* **TASK TO CARRY OUT**: Print the lines in the listing below that fall between the line with "Adecuado para uso diario." and the line with "der schon durc", those two lines included, exactly as they stand and with nothing else.

* **EXERCISE MATERIALS**:

------------------------

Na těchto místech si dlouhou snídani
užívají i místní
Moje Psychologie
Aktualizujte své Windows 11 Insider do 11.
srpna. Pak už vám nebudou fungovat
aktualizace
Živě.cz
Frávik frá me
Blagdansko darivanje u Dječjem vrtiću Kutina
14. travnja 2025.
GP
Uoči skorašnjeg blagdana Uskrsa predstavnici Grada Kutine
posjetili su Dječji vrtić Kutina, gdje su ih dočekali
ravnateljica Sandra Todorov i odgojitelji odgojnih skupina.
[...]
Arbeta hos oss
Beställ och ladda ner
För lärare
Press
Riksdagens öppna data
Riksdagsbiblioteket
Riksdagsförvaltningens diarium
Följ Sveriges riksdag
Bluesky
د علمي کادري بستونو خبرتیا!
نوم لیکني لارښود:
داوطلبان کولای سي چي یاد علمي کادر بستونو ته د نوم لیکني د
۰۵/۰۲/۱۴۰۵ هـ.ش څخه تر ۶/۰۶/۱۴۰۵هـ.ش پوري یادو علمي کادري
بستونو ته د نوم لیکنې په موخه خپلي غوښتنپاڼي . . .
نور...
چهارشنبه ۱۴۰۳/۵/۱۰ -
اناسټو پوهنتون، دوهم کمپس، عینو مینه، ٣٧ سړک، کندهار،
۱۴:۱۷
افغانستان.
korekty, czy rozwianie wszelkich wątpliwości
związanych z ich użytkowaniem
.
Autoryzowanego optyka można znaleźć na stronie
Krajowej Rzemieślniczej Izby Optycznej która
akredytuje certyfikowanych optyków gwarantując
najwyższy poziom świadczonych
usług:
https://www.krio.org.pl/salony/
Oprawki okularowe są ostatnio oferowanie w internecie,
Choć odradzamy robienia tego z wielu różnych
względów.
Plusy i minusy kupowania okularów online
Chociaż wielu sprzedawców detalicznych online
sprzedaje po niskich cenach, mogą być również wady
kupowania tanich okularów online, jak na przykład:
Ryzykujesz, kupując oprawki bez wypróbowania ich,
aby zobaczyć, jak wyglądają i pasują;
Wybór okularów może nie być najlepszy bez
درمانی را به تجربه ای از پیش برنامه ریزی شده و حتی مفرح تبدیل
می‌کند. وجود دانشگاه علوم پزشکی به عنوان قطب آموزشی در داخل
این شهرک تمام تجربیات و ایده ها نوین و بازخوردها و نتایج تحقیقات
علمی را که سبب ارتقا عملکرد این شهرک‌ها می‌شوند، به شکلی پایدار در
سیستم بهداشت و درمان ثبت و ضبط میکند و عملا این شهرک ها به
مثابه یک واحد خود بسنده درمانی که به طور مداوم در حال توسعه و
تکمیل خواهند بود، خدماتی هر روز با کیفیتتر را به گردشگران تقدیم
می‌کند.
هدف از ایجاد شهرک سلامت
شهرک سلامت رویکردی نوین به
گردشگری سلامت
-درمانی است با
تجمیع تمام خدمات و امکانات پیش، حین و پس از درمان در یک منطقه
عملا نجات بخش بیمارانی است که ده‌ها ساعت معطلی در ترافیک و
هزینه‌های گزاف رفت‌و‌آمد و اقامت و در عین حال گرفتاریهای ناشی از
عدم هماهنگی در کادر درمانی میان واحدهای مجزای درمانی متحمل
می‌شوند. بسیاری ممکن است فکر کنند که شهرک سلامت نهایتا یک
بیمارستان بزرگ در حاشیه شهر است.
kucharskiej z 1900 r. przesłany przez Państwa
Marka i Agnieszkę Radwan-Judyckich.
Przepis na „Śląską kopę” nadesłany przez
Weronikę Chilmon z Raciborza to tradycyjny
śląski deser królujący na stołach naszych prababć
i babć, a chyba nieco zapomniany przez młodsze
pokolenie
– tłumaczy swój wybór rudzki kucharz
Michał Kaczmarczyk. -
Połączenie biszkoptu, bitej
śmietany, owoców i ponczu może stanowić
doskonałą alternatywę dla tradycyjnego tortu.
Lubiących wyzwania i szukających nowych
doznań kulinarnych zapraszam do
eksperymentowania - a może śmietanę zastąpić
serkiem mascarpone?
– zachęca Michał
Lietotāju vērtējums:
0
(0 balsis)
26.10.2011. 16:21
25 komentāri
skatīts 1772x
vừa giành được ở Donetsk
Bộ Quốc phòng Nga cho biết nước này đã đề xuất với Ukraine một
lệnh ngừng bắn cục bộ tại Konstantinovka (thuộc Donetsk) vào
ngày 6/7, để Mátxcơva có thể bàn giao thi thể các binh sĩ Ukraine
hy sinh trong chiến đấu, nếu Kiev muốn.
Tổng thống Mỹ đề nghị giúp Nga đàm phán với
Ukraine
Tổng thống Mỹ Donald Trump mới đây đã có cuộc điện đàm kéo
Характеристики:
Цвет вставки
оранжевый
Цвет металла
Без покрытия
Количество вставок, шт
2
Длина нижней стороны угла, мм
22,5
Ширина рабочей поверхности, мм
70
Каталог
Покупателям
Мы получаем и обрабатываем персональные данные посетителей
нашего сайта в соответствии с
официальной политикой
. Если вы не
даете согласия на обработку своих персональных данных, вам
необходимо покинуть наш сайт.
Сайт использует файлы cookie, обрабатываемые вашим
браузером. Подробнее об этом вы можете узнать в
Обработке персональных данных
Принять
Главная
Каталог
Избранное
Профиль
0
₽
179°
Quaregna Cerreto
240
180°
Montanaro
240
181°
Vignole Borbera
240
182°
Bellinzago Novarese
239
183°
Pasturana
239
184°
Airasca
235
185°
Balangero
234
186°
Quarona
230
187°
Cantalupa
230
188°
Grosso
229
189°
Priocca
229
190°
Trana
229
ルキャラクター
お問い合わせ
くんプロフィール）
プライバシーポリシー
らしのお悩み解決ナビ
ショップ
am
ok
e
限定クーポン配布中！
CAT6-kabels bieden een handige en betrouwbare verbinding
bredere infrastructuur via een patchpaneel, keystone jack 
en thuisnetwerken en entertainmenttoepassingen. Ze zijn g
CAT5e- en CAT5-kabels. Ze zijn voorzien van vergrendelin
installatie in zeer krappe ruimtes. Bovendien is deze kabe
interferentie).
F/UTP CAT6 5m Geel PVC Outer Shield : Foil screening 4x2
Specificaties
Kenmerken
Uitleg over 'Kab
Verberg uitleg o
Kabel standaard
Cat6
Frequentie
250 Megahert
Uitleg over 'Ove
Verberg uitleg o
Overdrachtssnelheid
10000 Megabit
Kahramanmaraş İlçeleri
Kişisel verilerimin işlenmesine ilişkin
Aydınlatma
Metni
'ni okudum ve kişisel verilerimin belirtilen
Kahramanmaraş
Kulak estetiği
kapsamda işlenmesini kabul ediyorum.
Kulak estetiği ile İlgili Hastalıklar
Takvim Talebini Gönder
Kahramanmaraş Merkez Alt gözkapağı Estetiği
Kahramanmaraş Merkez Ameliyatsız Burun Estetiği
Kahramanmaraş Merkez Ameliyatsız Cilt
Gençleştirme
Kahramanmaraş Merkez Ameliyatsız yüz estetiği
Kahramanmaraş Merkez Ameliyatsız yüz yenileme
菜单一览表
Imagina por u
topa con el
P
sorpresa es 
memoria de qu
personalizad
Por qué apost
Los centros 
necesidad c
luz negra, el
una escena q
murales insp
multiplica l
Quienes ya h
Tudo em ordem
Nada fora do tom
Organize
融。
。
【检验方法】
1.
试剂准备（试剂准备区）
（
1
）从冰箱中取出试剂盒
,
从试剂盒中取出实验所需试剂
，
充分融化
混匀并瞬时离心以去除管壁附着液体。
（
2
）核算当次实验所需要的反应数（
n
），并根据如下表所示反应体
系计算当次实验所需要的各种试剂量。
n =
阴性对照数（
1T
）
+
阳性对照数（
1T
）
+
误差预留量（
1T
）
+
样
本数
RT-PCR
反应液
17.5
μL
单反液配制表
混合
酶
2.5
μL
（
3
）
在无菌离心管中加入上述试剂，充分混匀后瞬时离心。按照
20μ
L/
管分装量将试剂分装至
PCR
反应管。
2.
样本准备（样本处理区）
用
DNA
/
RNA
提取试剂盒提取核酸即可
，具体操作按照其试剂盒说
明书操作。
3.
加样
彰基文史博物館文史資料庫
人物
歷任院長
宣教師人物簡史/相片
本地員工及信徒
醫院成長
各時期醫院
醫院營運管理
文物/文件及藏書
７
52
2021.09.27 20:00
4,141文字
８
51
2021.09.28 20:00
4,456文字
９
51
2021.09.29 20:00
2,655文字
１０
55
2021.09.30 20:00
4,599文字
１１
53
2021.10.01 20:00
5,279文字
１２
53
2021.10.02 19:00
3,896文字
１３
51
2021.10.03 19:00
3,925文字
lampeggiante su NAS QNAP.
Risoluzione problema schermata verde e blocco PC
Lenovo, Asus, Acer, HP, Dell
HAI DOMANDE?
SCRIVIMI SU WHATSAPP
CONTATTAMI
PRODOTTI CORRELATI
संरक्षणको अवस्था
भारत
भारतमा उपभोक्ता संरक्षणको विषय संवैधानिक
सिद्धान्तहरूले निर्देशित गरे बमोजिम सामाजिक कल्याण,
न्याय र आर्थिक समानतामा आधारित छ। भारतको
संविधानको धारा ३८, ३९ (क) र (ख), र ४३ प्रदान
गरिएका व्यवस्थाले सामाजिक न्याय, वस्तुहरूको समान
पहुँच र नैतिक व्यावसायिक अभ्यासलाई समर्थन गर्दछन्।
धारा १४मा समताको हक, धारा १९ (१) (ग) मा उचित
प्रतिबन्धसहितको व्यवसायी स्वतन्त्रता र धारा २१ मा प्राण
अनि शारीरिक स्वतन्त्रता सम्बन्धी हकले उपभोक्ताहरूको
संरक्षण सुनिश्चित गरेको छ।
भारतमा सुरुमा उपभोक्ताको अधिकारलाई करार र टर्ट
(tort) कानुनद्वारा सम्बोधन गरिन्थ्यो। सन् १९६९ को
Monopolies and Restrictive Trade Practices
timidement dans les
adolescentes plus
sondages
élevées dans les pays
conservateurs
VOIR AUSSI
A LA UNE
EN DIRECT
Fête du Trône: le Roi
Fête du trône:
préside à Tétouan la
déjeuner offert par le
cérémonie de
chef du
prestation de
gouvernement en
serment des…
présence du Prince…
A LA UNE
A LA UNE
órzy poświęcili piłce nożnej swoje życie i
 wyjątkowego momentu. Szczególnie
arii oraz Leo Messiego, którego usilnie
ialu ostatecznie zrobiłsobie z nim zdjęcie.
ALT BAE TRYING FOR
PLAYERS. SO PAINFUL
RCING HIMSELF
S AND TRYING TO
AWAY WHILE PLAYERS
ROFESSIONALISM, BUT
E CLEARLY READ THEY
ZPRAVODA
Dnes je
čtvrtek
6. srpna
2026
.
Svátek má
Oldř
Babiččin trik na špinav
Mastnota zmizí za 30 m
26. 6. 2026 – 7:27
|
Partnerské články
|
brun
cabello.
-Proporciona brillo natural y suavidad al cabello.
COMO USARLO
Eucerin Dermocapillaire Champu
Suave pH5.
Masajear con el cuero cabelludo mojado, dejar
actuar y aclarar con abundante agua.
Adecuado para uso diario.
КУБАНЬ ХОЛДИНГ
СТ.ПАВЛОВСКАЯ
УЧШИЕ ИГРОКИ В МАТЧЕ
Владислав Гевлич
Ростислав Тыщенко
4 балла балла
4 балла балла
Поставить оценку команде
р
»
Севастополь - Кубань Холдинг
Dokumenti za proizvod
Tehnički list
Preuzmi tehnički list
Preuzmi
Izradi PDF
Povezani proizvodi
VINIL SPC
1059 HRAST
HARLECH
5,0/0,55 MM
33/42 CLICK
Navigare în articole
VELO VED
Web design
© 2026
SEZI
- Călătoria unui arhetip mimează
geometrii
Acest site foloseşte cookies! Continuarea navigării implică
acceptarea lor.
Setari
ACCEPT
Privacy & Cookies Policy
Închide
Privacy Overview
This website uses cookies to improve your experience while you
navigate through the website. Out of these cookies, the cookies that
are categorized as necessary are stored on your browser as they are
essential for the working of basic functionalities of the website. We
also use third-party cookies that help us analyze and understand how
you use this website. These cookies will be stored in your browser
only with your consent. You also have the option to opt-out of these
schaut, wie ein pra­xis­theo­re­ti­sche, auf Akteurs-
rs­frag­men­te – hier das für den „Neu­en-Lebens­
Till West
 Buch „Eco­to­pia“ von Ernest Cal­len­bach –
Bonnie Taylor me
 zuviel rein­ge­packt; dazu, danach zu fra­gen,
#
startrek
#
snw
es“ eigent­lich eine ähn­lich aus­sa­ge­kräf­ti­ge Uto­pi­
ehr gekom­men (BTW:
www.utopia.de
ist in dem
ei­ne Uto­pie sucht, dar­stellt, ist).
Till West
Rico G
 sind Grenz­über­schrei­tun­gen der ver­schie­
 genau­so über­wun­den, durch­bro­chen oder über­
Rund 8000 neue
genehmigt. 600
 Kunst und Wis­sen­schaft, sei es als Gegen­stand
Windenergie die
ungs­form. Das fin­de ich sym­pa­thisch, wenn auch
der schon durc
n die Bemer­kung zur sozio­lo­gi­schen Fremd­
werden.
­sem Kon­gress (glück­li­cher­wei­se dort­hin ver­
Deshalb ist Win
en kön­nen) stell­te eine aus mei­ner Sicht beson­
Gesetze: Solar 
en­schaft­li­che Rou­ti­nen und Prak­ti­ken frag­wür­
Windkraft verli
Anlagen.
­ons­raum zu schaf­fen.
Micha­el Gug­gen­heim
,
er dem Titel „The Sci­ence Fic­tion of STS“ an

------------------------

* **EXPECTED ANSWER**:
Adecuado para uso diario.
КУБАНЬ ХОЛДИНГ
СТ.ПАВЛОВСКАЯ
УЧШИЕ ИГРОКИ В МАТЧЕ
Владислав Гевлич
Ростислав Тыщенко
4 балла балла
4 балла балла
Поставить оценку команде
р
»
Севастополь - Кубань Холдинг
Dokumenti za proizvod
Tehnički list
Preuzmi tehnički list
Preuzmi
Izradi PDF
Povezani proizvodi
VINIL SPC
1059 HRAST
HARLECH
5,0/0,55 MM
33/42 CLICK
Navigare în articole
VELO VED
Web design
© 2026
SEZI
- Călătoria unui arhetip mimează
geometrii
Acest site foloseşte cookies! Continuarea navigării implică
acceptarea lor.
Setari
ACCEPT
Privacy & Cookies Policy
Închide
Privacy Overview
This website uses cookies to improve your experience while you
navigate through the website. Out of these cookies, the cookies that
are categorized as necessary are stored on your browser as they are
essential for the working of basic functionalities of the website. We
also use third-party cookies that help us analyze and understand how
you use this website. These cookies will be stored in your browser
only with your consent. You also have the option to opt-out of these
schaut, wie ein pra­xis­theo­re­ti­sche, auf Akteurs-
rs­frag­men­te – hier das für den „Neu­en-Lebens­
Till West
 Buch „Eco­to­pia“ von Ernest Cal­len­bach –
Bonnie Taylor me
 zuviel rein­ge­packt; dazu, danach zu fra­gen,
#
startrek
#
snw
es“ eigent­lich eine ähn­lich aus­sa­ge­kräf­ti­ge Uto­pi­
ehr gekom­men (BTW:
www.utopia.de
ist in dem
ei­ne Uto­pie sucht, dar­stellt, ist).
Till West
Rico G
 sind Grenz­über­schrei­tun­gen der ver­schie­
 genau­so über­wun­den, durch­bro­chen oder über­
Rund 8000 neue
genehmigt. 600
 Kunst und Wis­sen­schaft, sei es als Gegen­stand
Windenergie die
ungs­form. Das fin­de ich sym­pa­thisch, wenn auch
der schon durc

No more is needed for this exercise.